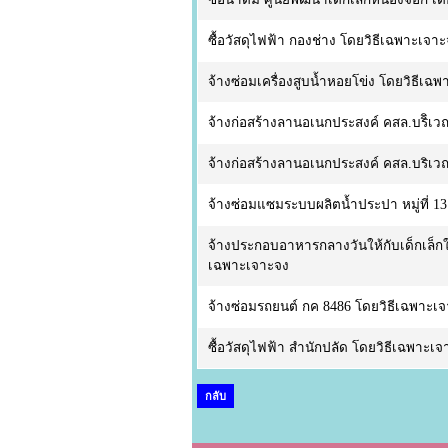
ซื้อวัสดุไฟฟ้า กองช่าง โดยวิธีเฉพาะเจา
จ้างซ่อมเครื่องสูบน้ำหอยโข่ง โดยวิธีเฉ
จ้างก่อสร้างลานอเนกประสงค์ คสล.บริิเว
จ้างก่อสร้างลานอเนกประสงค์ คสล.บริเว
จ้างซ่อมแซมระบบผลิตน้ำประปา หมู่ที่ 1
จ้างประกอบอาหารกลางวันให้กับเด็กเล็กใ
เฉพาะเจาะจง
จ้างซ่อมรถยนต์ กค 8486 โดยวิธีเฉพาะเ
ซื้อวัสดุไฟฟ้า สำนักปลัด โดยวิธีเฉพาะเ
กลับ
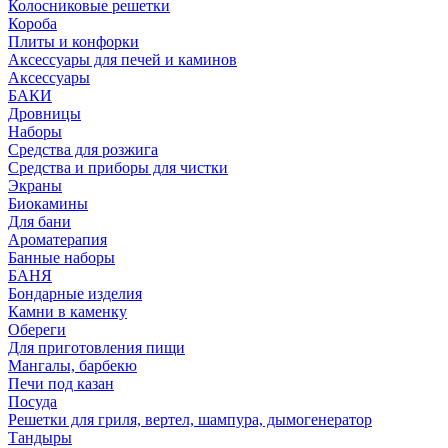
Колосниковые решетки
Короба
Плиты и конфорки
Аксессуары для печей и каминов
Аксессуары
БАКИ
Дровницы
Наборы
Средства для розжига
Средства и приборы для чистки
Экраны
Биокамины
Для бани
Ароматерапия
Банные наборы
БАНЯ
Бондарные изделия
Камни в каменку
Обереги
Для приготовления пищи
Мангалы, барбекю
Печи под казан
Посуда
Решетки для гриля, вертел, шампура, дымогенератор
Тандыры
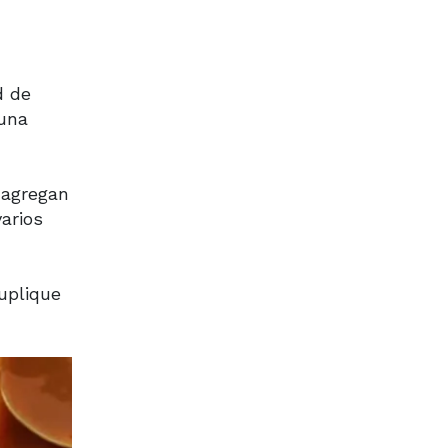
d de
 una
 agregan
varios
uplique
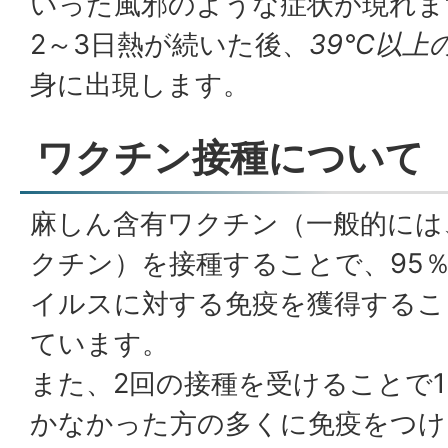
いった風邪のような症状が現れま
2～3日熱が続いた後、
39℃以上
身に出現します。
ワクチン接種について
麻しん含有ワクチン（一般的には
クチン）を接種することで、95
イルスに対する免疫を獲得するこ
ています。
また、2回の接種を受けることで
かなかった方の多くに免疫をつけ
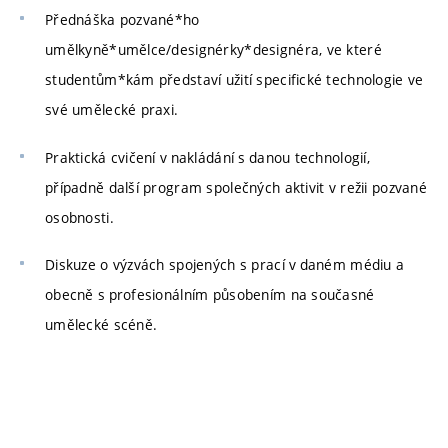
Přednáška pozvané*ho
umělkyně*umělce/designérky*designéra, ve které
studentům*kám představí užití specifické technologie ve
své umělecké praxi.
Praktická cvičení v nakládání s danou technologií,
případně další program společných aktivit v režii pozvané
osobnosti.
Diskuze o výzvách spojených s prací v daném médiu a
obecně s profesionálním působením na současné
umělecké scéně.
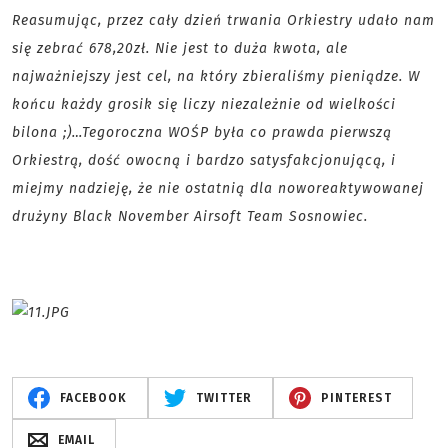
Reasumując, przez cały dzień trwania Orkiestry udało nam
się zebrać 678,20zł. Nie jest to duża kwota, ale
najważniejszy jest cel, na który zbieraliśmy pieniądze. W
końcu każdy grosik się liczy niezależnie od wielkości
bilona ;)…Tegoroczna WOŚP była co prawda pierwszą
Orkiestrą, dość owocną i bardzo satysfakcjonującą, i
miejmy nadzieję, że nie ostatnią dla noworeaktywowanej
drużyny Black November Airsoft Team Sosnowiec.
FACEBOOK
TWITTER
PINTEREST
EMAIL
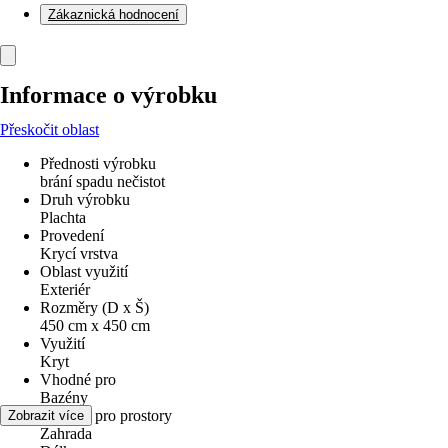
Zákaznická hodnocení
Informace o výrobku
Přeskočit oblast
Přednosti výrobku
brání spadu nečistot
Druh výrobku
Plachta
Provedení
Krycí vrstva
Oblast využití
Exteriér
Rozměry (D x Š)
450 cm x 450 cm
Využití
Kryt
Vhodné pro
Bazény
Vhodné pro prostory
Zobrazit více
Zahrada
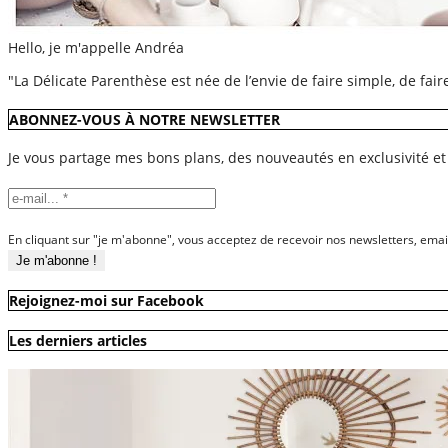
Hello, je m'appelle Andréa
"La Délicate Parenthèse est née de l’envie de faire simple, de fai
ABONNEZ-VOUS À NOTRE NEWSLETTER
Je vous partage mes bons plans, des nouveautés en exclusivité et
En cliquant sur "je m'abonne", vous acceptez de recevoir nos newsletters, emai
Rejoignez-moi sur Facebook
Les derniers articles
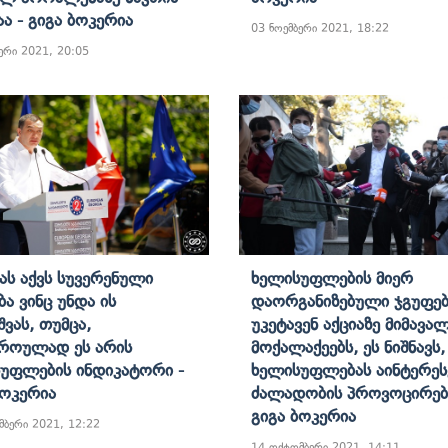
აა - Გიგა Ბოკერია
03 ნოემბერი 2021, 18:22
ერი 2021, 20:05
ნას Აქვს Სუვერენული
Ხელისუფლების Მიერ
ა Ვინც Უნდა Ის
Დაორგანიზებული Ჯგუფებ
შვას, Თუმცა,
Უკეტავენ Აქციაზე Მიმავა
როულად Ეს Არის
Მოქალაქეებს, Ეს Ნიშნავს
უფლების Ინდიკატორი -
Ხელისუფლებას Აინტერეს
Ბოკერია
Ძალადობის Პროვოცირებ
Გიგა Ბოკერია
მბერი 2021, 12:22
14 ოქტომბერი 2021, 14:11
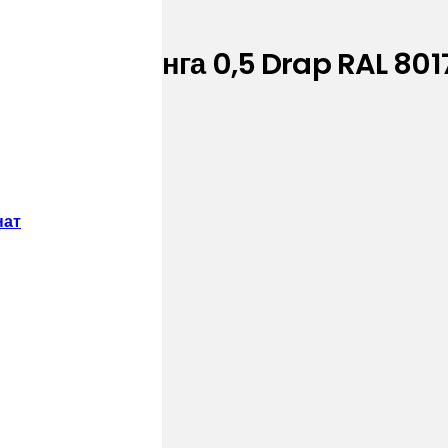
ибросайдинга 0,5 Drap RAL 801
нат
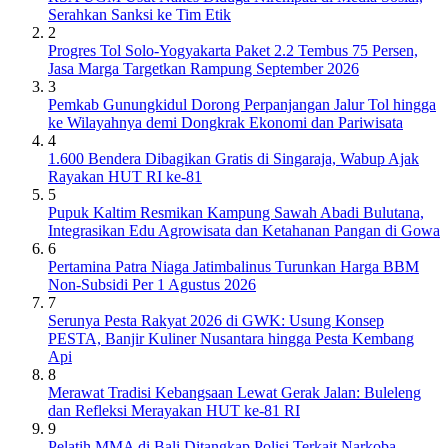
Serahkan Sanksi ke Tim Etik
2
Progres Tol Solo-Yogyakarta Paket 2.2 Tembus 75 Persen,
Jasa Marga Targetkan Rampung September 2026
3
Pemkab Gunungkidul Dorong Perpanjangan Jalur Tol hingga
ke Wilayahnya demi Dongkrak Ekonomi dan Pariwisata
4
1.600 Bendera Dibagikan Gratis di Singaraja, Wabup Ajak
Rayakan HUT RI ke-81
5
Pupuk Kaltim Resmikan Kampung Sawah Abadi Bulutana,
Integrasikan Edu Agrowisata dan Ketahanan Pangan di Gowa
6
Pertamina Patra Niaga Jatimbalinus Turunkan Harga BBM
Non-Subsidi Per 1 Agustus 2026
7
Serunya Pesta Rakyat 2026 di GWK: Usung Konsep
PESTA, Banjir Kuliner Nusantara hingga Pesta Kembang
Api
8
Merawat Tradisi Kebangsaan Lewat Gerak Jalan: Buleleng
dan Refleksi Merayakan HUT ke-81 RI
9
Pelatih MMA di Bali Ditangkap Polisi Terkait Narkoba,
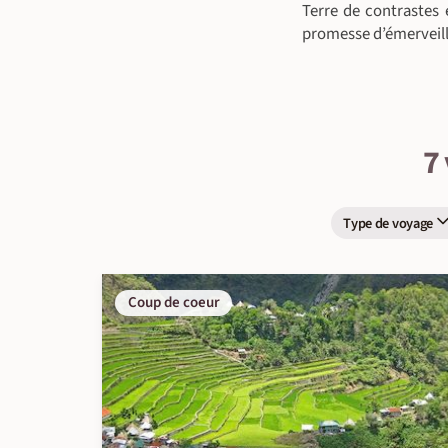
Terre de contrastes 
promesse d’émerveil
7
Type de voyage
Coup de coeur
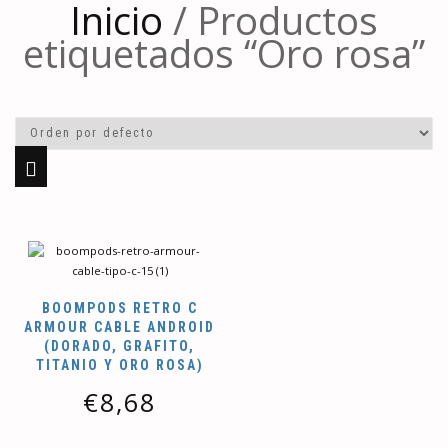
Inicio
/ Productos
etiquetados “Oro rosa”
BOOMPODS RETRO C
ARMOUR CABLE ANDROID
(DORADO, GRAFITO,
TITANIO Y ORO ROSA)
€
8,68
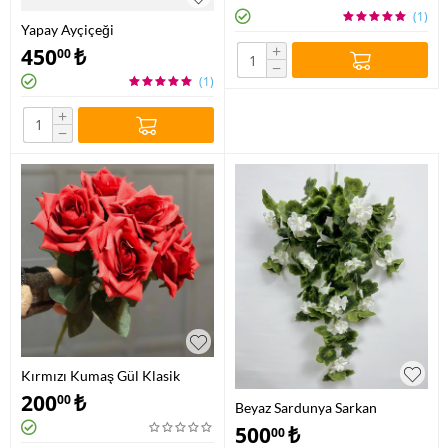
(1)
Yapay Ayçiçeği
+
450
₺
00
−
(1)
+
−
Kırmızı Kumaş Gül Klasik
200
₺
00
Beyaz Sardunya Sarkan
500
₺
00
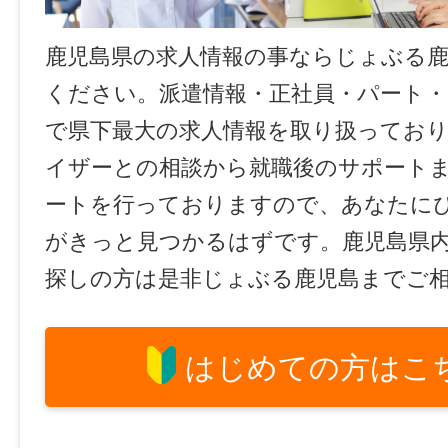
鹿児島県の求人情報の事ならじょぶる
ください。派遣情報・正社員・パート
で県下最大の求人情報を取り扱ってお
イザーとの相談から就職後のサポート
ートを行っておりますので、あなたに
がきっと見つかるはずです。鹿児島県
探しの方は是非じょぶる鹿児島までご
はじめての方はこ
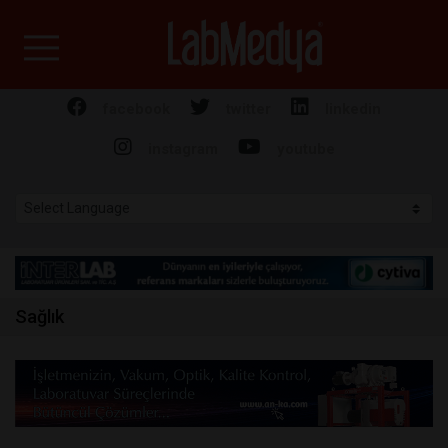
Labmedya - Laboratuv
facebook
twitter
linkedin
instagram
youtube
Sağlık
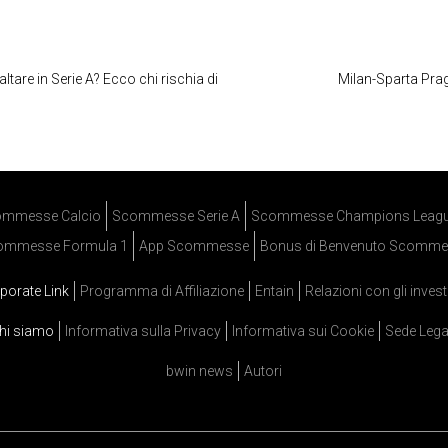
ltare in Serie A? Ecco chi rischia di
Milan-Sparta Praga
mmesse Calcio
Scommesse Serie A
Scommesse Champions Leag
ommesse Formula 1
App Scommesse
Bonus di Benvenuto Scomme
porate Link
Programma di Affiliazione
Entain
Relazioni con gli invest
hi siamo
Informativa sulla Privacy
Informativa sui Cookie
Sede Lega
bwin news
Autori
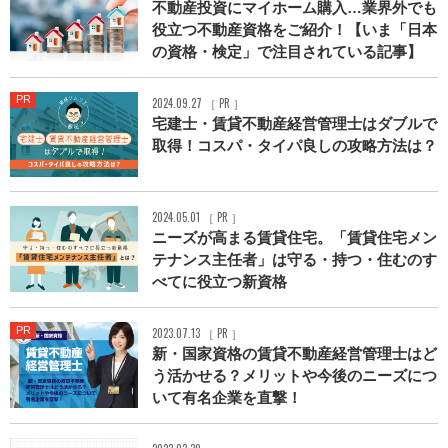
不動産投資にマイホーム購入…業界外でも
役立つ不動産資格をご紹介！【いま「日本
の資格・検定」で注目されている記事】
PR
2024.09.27 ［ PR ］
宅建士・賃貸不動産経営管理士はダブルで
取得！コスパ・タイパ良しの攻略方法は？
2024.05.01 ［ PR ］
ニーズが高まる賃貸住宅。「賃貸住宅メン
テナンス主任者」は守る・持つ・住むのす
べてに役立つ新資格
PR
2023.07.13 ［ PR ］
新・国家資格の賃貸不動産経営管理士はど
う活かせる？メリットや今後のニーズにつ
いて有名企業を直撃！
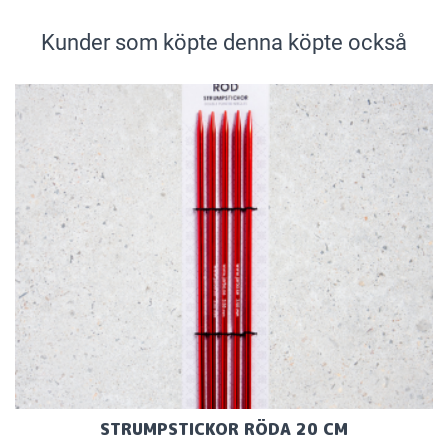
Kunder som köpte denna köpte också
STRUMPSTICKOR RÖDA 20 CM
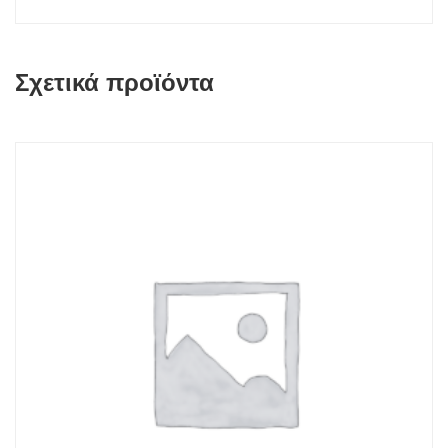
Σχετικά προϊόντα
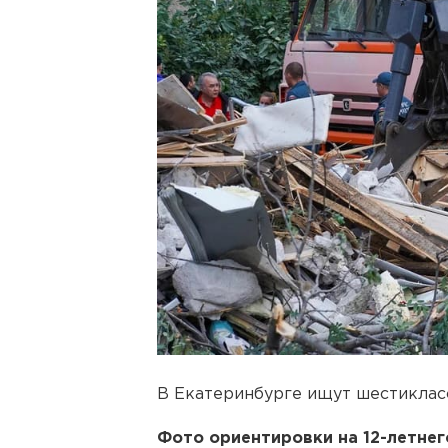
В Екатеринбурге ищут шестикласс
Фото ориентировки на 12-летнег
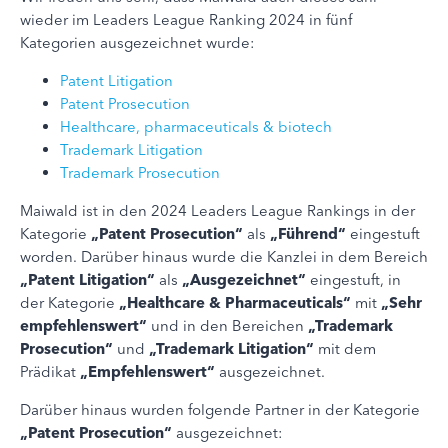
wieder im Leaders League Ranking 2024 in fünf
Kategorien ausgezeichnet wurde:
Patent Litigation
Patent Prosecution
Healthcare, pharmaceuticals & biotech
Trademark Litigation
Trademark Prosecution
Maiwald ist in den 2024 Leaders League Rankings in der
Kategorie
„Patent Prosecution“
als
„Führend“
eingestuft
worden. Darüber hinaus wurde die Kanzlei in dem Bereich
„Patent Litigation“
als
„Ausgezeichnet“
eingestuft, in
der Kategorie
„Healthcare & Pharmaceuticals“
mit
„Sehr
empfehlenswert“
und in den Bereichen
„Trademark
Prosecution“
und
„Trademark Litigation“
mit dem
Prädikat
„Empfehlenswert“
ausgezeichnet.
Darüber hinaus wurden folgende Partner in der Kategorie
„Patent Prosecution“
ausgezeichnet:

****************************************

Find and copy each line of the data where "pozvané" is present.

REPLY
Přednáška pozvané*ho
případně další program společných aktivit v režii pozvané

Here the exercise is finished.